It was 2000 when I received my first significant bonus check working for a financial company as part of an investment department. Now don’t get me wrong, as an investment actuary at prior firms, I took on complex projects that no one else could do, and I did them not for any bonus that I might receive, but just to do my best. My bonuses were maybe 3-5% of my pay, and I was happy with them. That the NPV I created for the company was 5,000x that did not bother me. I work to do my best. I have turned down higher paying jobs that would hurt my family, but I love intellectual challenges, whatever they pay. (I tell this story in greater detail to younger people in investments, in order to show them that we do our work to do our best, regardless of the compensation.)
Now, in 2000, when my boss gave me the check, I looked at it and thought there must be an error. He told me that he was very happy with my work, and that we had all hit the top of the scale in our bonus formulas. He told me to invest it wisely. (How I invested it is another story, and one worth telling later.) I thanked him, and then called my wife, telling her that I had a check for 105% of my salary. We were amazed.
I didn’t get it, so I went back to my boss several days later, and asked him why the bonus was so large. We had a good relationship, and at the time, I didn’t realize that I was slowly becoming his main assistant. He told me, “The St. Paul wants its investment managers to focus on safety, not short-term returns. But they compete for investment talent among other investment firm that do swing for the fences. They want smart people, but they don’t want them to take undue risks. That’s why they make the bonuses easy to get, unless we lose a lot of money.”

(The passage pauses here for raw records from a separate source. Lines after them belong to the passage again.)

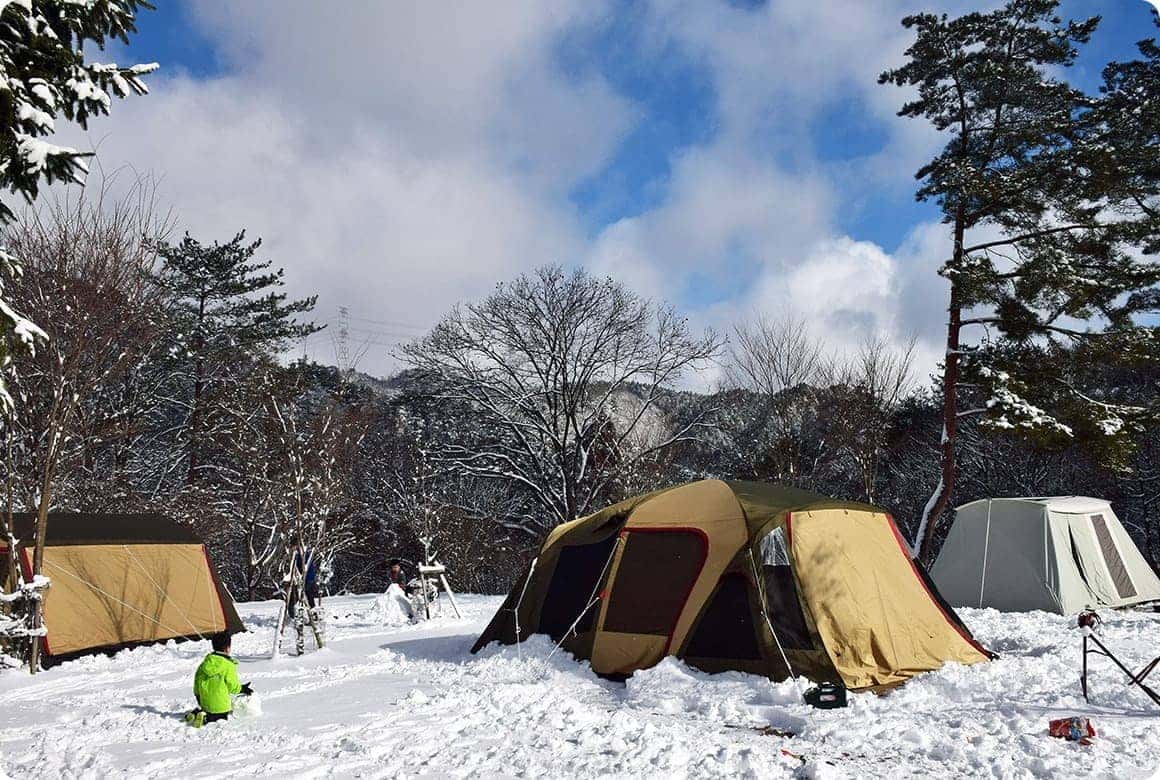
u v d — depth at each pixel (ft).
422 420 125.80
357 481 117.39
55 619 41.42
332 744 23.03
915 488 117.50
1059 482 105.29
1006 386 70.90
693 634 30.68
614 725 23.97
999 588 51.98
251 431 74.64
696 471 122.83
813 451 95.09
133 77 24.27
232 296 113.80
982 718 23.49
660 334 121.19
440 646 41.55
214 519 92.84
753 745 21.93
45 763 21.59
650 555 33.19
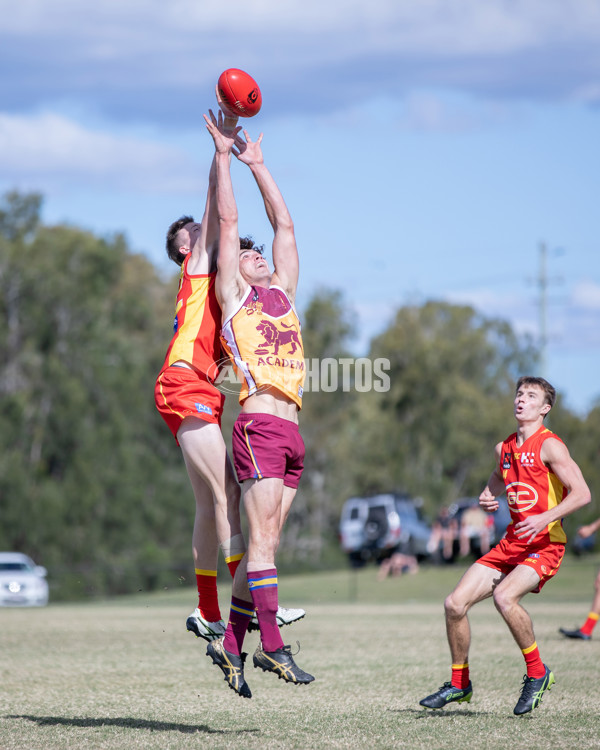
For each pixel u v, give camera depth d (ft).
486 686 89.25
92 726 67.62
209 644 67.36
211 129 67.51
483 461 644.69
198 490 69.62
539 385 76.23
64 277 559.79
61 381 520.42
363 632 152.76
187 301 69.21
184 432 67.67
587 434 565.12
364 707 77.97
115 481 510.17
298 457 66.64
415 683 92.84
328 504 644.69
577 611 204.13
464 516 374.02
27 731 65.00
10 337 547.90
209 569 70.64
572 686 87.86
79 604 303.07
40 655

That made sense, but it made me think that my real pay was double what I signed up for. Wow. I did not realize what a good deal I had. Double my pay to make money for the company, but keep it safe. That’s a challenge I could love.
When we merged into another firm that had the opposite philosophy, my pay went up, but my bonus went down in percentage terms. I would make more money if I took more risk, but I maintained the same behavior, because I serve a higher power than money.
At my next firm, my bonus was not predictable. Whether I did well or badly, I could not figure out how I would receive a bonus.
My main point here is that there is no one correct bonus formula. We can bonus for performance and/or safety, over short and/or longer horizons. It is easy politically to criticize the bonuses at AIG, because why whould a losing firm give bonuses, but perhaps employees did the right thing in their area of the company, while other areas failed. Some reward should come to those that did it well.